Gerhard Mann (Foto), der schon viele Jahre in Moldavien lebt, lädt in seiner alten Heimat immer mal wieder zu Vorträgen ein - diesmal zum mittlerweile fünften Mal. Die Zuhörer begleiteten ihn gerne visuell auf seiner Reise unter anderem zu den alten Städten Khiva, Bukhoro und Samarkand entlang der Seidenstraße bis in die raue Bergwelt Kirgisistans.
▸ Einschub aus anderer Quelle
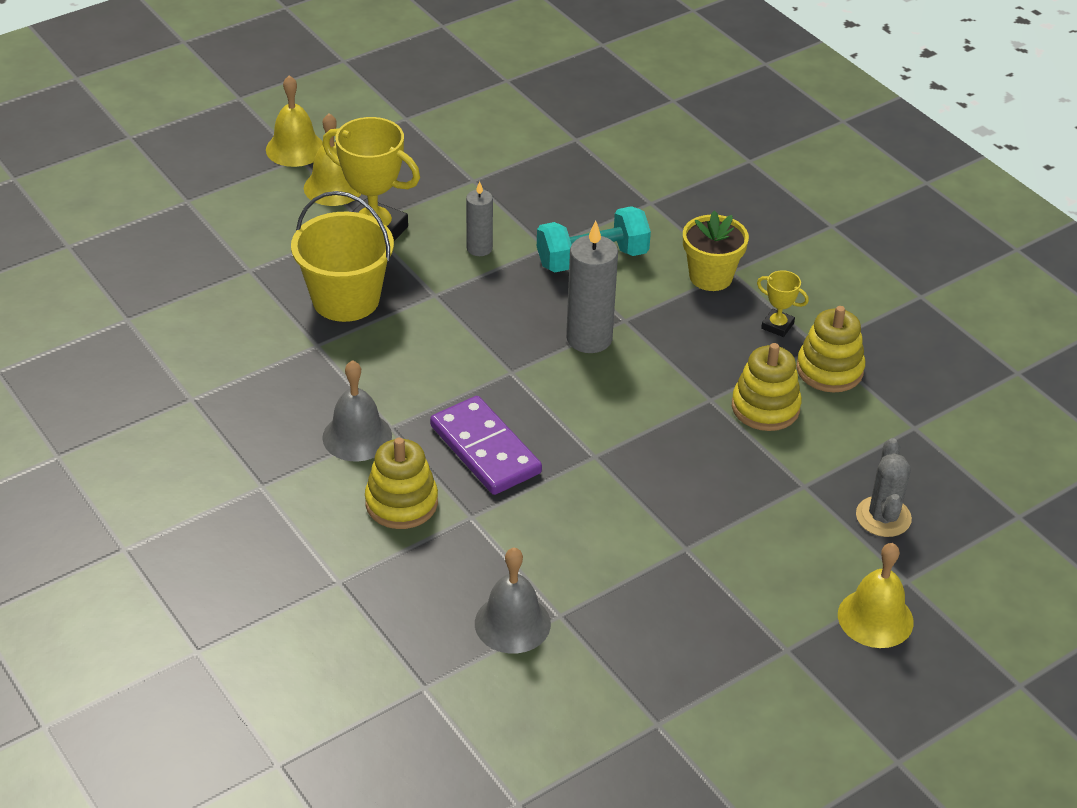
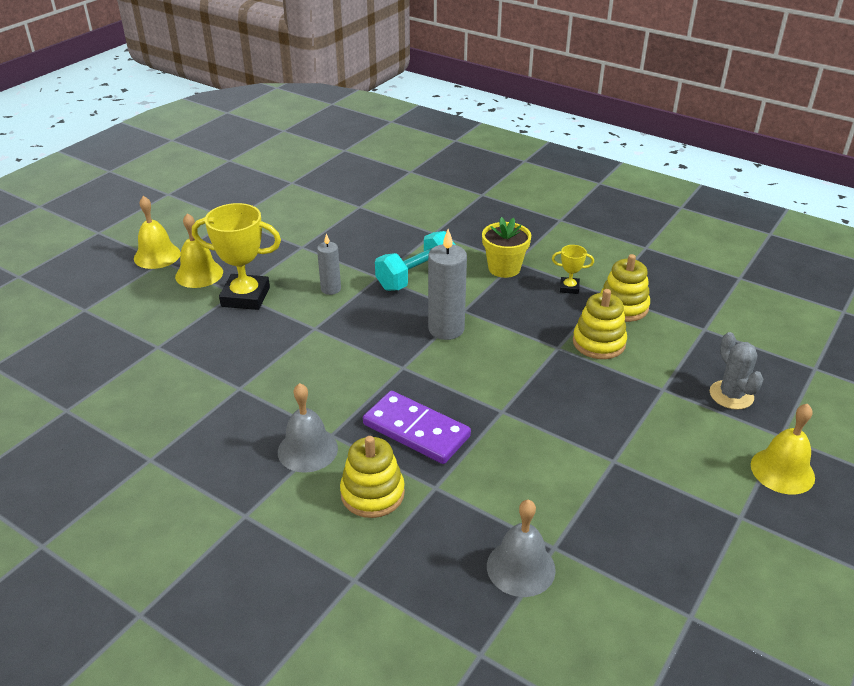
camera: 20 degrees left, 5 degrees down
(346, 299) = (246, 348): yellow bucket -> none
Über zwei Monate war er diesmal unterwegs - vorwiegend mit Bus und Bahn, teils mit Jeep, Taxi und Flugzeug. Etwa 8000 Kilometer legte er dabei zurück: "Das war schön, ich hatte Zeit, konnte mich etwas ausruhen, genau mein Wetter", erzählte Mann. Gestartet ist er von Bischkek aus, der Hauptstadt Kirgisistans, kam nach Astana, Taschkent und Osch, das nahe der Grenze zu Usbekistan liegt: "Eine kleine Rundreise" nennt er das. "Es gibt außer den Städten nicht viel zu sehen, aber die sind phänomenal" - was seine beim Vortrag gezeigten Bilder auch bewiesen.

Doch den Städten fehle es an Leben, so Mann: So sei Duschanbe, die Hauptstadt von Tadschikistan, eine sehr schöne Stadt, aber es sei dort nichts los. Die Leute seien sehr nett und gastfreundlich. Gerhard Mann spricht Russisch, kann sich somit dort sehr gut verständigen: "Mit Englisch kommt man nicht weit."

Auch Kasachstan hat Mann besucht. "Dieses riesige Land hat nichts, außer den Aralsee - und der verschwindet auch langsam", erzählt der Weltenbummler. Hinter der Millionenstadt Almaty erheben sich die Berge. "Wobei die in Kirgisistan schöner sind."

Auf der 26-stündigen Zugfahrt nach Taschkent wäre der Weltenbummler fast verkuppelt worden: "Das passierte mir sogar öfters", scherzt er. Kein Wunder, erzählt er doch, dass er immer mit den Taschen voller Geld unterwegs war: "Man bekam viele Scheine für einen Euro." Als sensationell sind ihm die dortigen U-Bahn-Stationen in Erinnerung geblieben, die offizielle Militärgebäude sind und nicht fotografiert werden dürfen.

Wieder zurück in Bischkek ging es für Mann mit dem Jeep und zusammen mit einer Bekannten in die Berge. Diese sind zwar nicht so hoch wie in Nepal - dafür aber ohne Massentourismus. In den Jutezelten schlief er hervorragend, probierte den Kumus, der aus Pferdemilch gemacht wird. "Das war das Grässlichste, was ich je getrunken habe", erinnert sich der Rohrbacher mit Schaudern. Und das Nationalgericht ist Pferdegulasch: "Auch das traf nicht ganz meinen Geschmack." Aber was ihm sehr gut gefiel: "Da gibt es keine Uhr. Zeit ist relativ. Wenn's dunkel wird, dann geht man ins Bett." Die Landschaft erinnert an die Alpen, man fühle sich wie zu Hause.

Die letzte Reisestation war Tadschikistan und Gerhard Mann erzählt, dass dort viele Bewohner noch Analphabeten sind: "Es geht ihnen nicht schlecht, sie haben alles, sie wohnen in Zelten. Wenn es ihnen nicht mehr gefällt, ziehen sie einfach weiter."

Auch Gerhard Mann zog weiter, und zwar wieder zurück nach Moldavien, wo er Englischunterricht gibt und durch Spendengelder die dortige Armut zu lindern versucht.